“My favourite thing to watch is Sports Centre,” says wish child Michael,” seeing Jay (Onrait) and Dan (O’Toole) there normally goofing off, is pretty funny and normally makes me smile, even when I’m at my worst.”
In the winter of 2011, Michael, now 15 years old, had gone from being a young vibrant boy with dreams of playing rep hockey to being in-and-out of the hospital with brain cancer. After initial treatment, his life appeared to have returned to normal, he even started to play summer hockey and visited family in Ontario. But then within a couple months, the cancer returned and he was back receiving treatment.
Not being able to play hockey has been tough on Michael, in fact he found it harder to deal with the fact that he could not play hockey than to learn that he had cancer.
Michael’s preferred escape to deal with treatments and hospital visits is to watch TSN’s sports highlight show Sports Centre, to catch up on what’s going on in the world of sports, especially hockey. He often laughs to sportscasters Jay Onrait or Dan O’Toole off-the-cuff comments.
“My wish was to go to TSN and make a story about my team so I can include them, and get to go to the Sports Centre Desk and get to meet Jay and Dan,” an excited Michael explains.
With this in mind Children’s Wish reached out to TSN to hatch a plan.
TSN surprised the inspiring sportscaster by first creating a specialized “Michael Rumsby” edition of the Sports Centre and then having Onrait and O’Toole surprise Michael by walking into his home just as the episode ended.
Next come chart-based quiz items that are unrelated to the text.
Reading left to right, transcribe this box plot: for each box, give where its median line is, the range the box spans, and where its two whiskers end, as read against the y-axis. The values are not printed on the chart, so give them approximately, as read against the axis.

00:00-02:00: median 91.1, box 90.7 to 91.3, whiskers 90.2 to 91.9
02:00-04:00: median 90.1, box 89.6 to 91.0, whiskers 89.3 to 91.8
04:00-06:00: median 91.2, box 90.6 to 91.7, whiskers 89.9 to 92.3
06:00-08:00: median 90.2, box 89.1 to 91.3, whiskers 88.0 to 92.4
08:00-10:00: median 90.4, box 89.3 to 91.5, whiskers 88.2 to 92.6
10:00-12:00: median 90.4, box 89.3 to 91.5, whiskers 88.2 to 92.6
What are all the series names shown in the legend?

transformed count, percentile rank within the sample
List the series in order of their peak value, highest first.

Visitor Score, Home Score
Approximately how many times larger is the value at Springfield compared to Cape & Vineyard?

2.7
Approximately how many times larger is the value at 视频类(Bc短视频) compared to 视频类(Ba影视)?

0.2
Once the initial introductions were over the new found friends all jump in a limousine and heading to the local hockey rink where additional friends and family were waiting to welcome Michael onto the ice for the first time in eight months.
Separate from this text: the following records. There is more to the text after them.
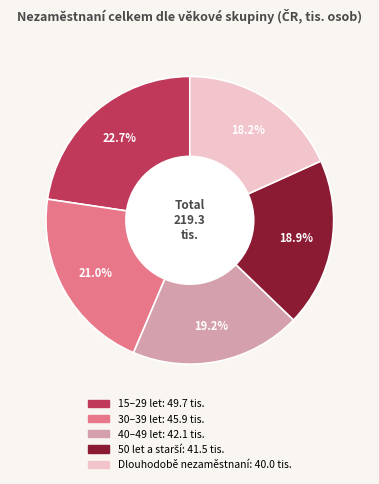

Is there a majority slice in this chart?

No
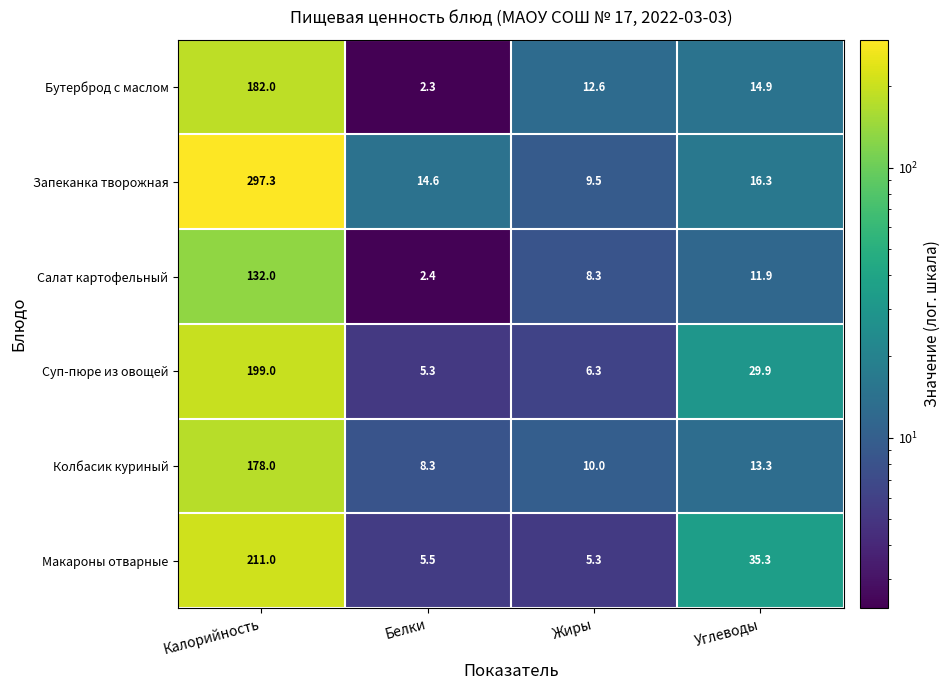

Reading left to right, transcribe all the data shown in this chart.

Бутерброд с маслом: 182.0	2.3	12.6	14.9
Запеканка творожная: 297.3	14.6	9.5	16.3
Салат картофельный: 132.0	2.4	8.3	11.9
Суп-пюре из овощей: 199.0	5.3	6.3	29.9
Колбасик куриный: 178.0	8.3	10.0	13.3
Макароны отварные: 211.0	5.5	5.3	35.3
Onrait and O’Toole then brought Michael onto the set of Sports Centre giving him the opportunity to live out his heartfelt wish to be a sportscaster for the day.
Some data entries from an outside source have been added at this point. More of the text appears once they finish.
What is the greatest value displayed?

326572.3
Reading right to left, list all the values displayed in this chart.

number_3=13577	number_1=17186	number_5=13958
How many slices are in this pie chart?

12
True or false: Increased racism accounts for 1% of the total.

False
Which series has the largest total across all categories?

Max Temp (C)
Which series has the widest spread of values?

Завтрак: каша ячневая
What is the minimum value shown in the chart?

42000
Michael who has spent much of the last year enduring treatments, wanted to thank his teammates and coaches for everything they have done for him in the past year. A year that saw Michael and his hockey team become a true extended family.
A couple weeks after he was diagnosed the coach of the Cole Harbour Bantam AA Team, Paul Mason called Michael’s mother Michelle and asked if Michael wanted to be part of the team. He got the news while being in the hospital.
“I was so excited that I couldn’t stop laughing and jumping around,” recalls Michael.
Michael didn’t play a single game during the 2010/2011 season because of his illness, yet his team elected him their team captain for showing true leadership and the fighting spirit. Living up to these words, Michael dressed in his hockey gear and sat on the bench along with his teammates for every game he attended.
During a tournament Coach Mason asked all the other team’s coaches if they would be willing to have no contact for one shift in each game so Michael could play. They agreed.
In homage to his teammates and coaches he ended his inaugural on-air experience by letting them know how important they were to him.
“Last year meant so much to me. I just wanted to thank the team and the coaches for not making me feel like any less part of the team.”